Yeah but graphics in anime and on cards are not modern art, we don't need to go into some deep philosophy of transfiguration of the commonplace. There is really no difference if it is Whitey MCWhite or Miss Qing Qiang Qiong drawing it if in the end it looks the same. So the paradox still stands.

Edited by BordOne
1 hour ago, BD Flory said:

I'm also happy that FFG is doing the work they want to do, and that they're excited about the product. I'm excited to play it. What's your point?

If you're not interested in the subject, nobody is forcing you to read the thread, much less post in it.

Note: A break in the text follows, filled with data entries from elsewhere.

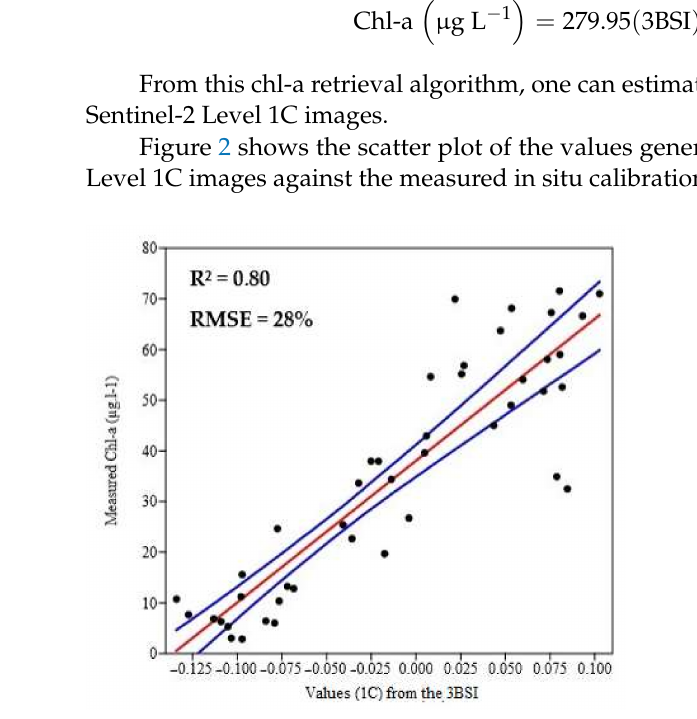
Figure 2. Relationship between the measured in situ chl-a, for the samples considered in the cali- bration dataset, and the values generated by the three-band spectral index (3BSI) for the Sentinel-2 Level 1-C image datasets. The red line represents the regression model calculated using the bootstrap resampling technique. Blue lines indicate two RMSE estimates of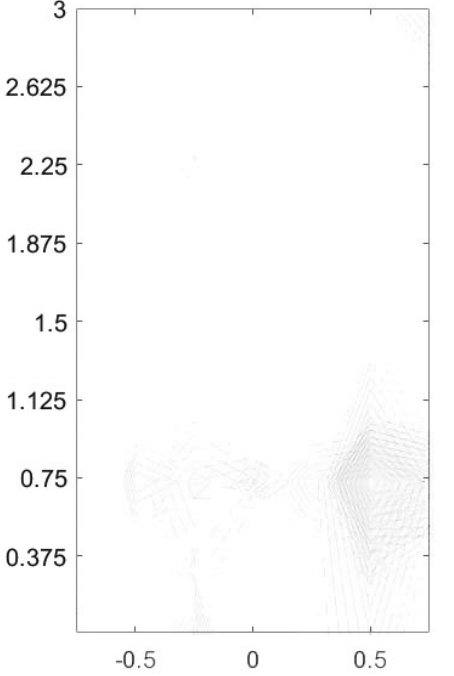
Figure 14 . Grayscale image after fusion. Figure 14. Grayscale image after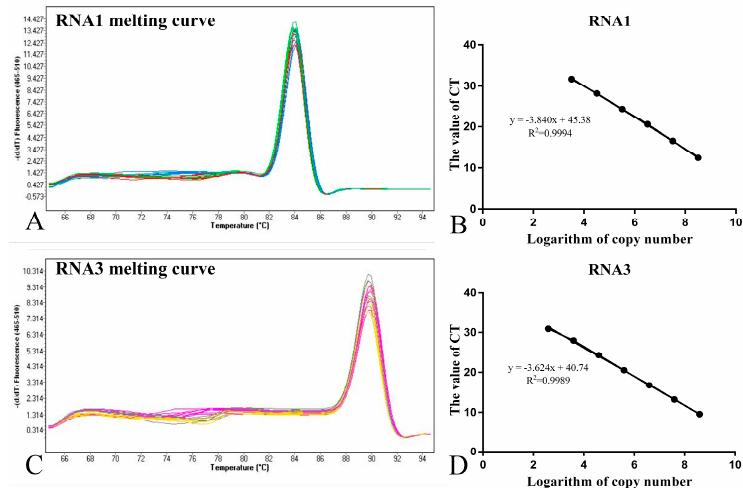
Figure 3. Melting temperature (Tm) and standard curve analyses after amplification of specific RNA1 and RNA3 templates using an SYBR Green I-based real-time PCR protocol. ( A ) Melting curve of RNA1; ( B ) Standard curve of RNA1; ( C ) Melting curve of RNA3; ( D ) Standard curve of RNA3.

My point is that I personally applaud FFG for doing what they want, even though some of the people there must have known about how conversations like these were, very unfortunately, entirely predictable. I'll be sad if they buckle in a way that compromises their vision for their game and art.

I am interested in the subject. I like hearing what points low level people are making and the general vibe of the online presence. I'm also occasionally interested in providing an alternate view to this inane babble so that people don't get the wrong impressions of the general opinion on this stuff. Also, I like to challenge racism when I see it. And the fact is, I haven't once, not ONCE, come across an argument about cultural appropriation that wasn't essentially a bash of white people. Even in this thread the crux of the argument is that it would be completely acceptable for a Japanese guy to draw the art that some people here don't like, but a white guy doing it would be an affront. Balls to that.

Edited by Daigotsu Steve
2 hours ago, Ide Yoshiya said:

What is the argument here? Kamalakar is gaijin. Says so right on the card. Nobody's saying dark-skinned people doesn't exist in this world, just that it's not a trait that is likely to show up in a samurai family bloodline.

Why are you looking for an argument here? I am merely syating the fact that the shifting goalpost here is confounding.

1 hour ago, Daigotsu Steve said:

My point is that I personally applaud FFG for doing what they want, even though some of the people there must have known about how conversations like these were, very, very unfortunately, entirely predictable. I'll be sad if they buckle in a way that compromises their vision for their game and art.

What buckle? FFG has a stated and demonstrated concern for inclusiveness and diversity. The assumption that this somehow betrays their vision doesn't really hold up to scrutiny.

People keep talking about conversations that have happened elsewhere on the internet to justify what boils down to name-calling and bad behavior.

If you have a point to make, and genuinely want FFG to listen, maybe participating in the conversation being had here is a better way to be heard.

Shosuko and I obviously disagree, for example, and have very different perspectives on the nature and meaning and use of art. We seem to be able to discuss it without much in the way of acrimony.

Edited by BD Flory
29 minutes ago, Bayushi Bajie said:

Why are you looking for an argument here? I am merely syating the fact that the shifting goalpost here is confounding.

At risk of misconstruing Ide Yoshiya's comment, I think their meaning here was more, "what are you saying?" than, "what are you fighting about?" :)

Edited by BD Flory
1 hour ago, BordOne said:

Yeah but graphics in anime and on cards are not modern art...

No, it isn't modern art. Personally, I think it's a lot more important to pay attention to what pop culture, mass culture and other widely distributed modes of art says about the world than modern art.

10 minutes ago, BD Flory said:

No, it isn't modern art. Personally, I think it's a lot more important to pay attention to what pop culture, mass culture and other widely distributed modes of art says about the world than modern art.

So how does the artwork on a piece of cardboard change it's meaning depending on what was the race of person that drew it?

There is no context in real world to speak of.

Again, it is not art in the gallery.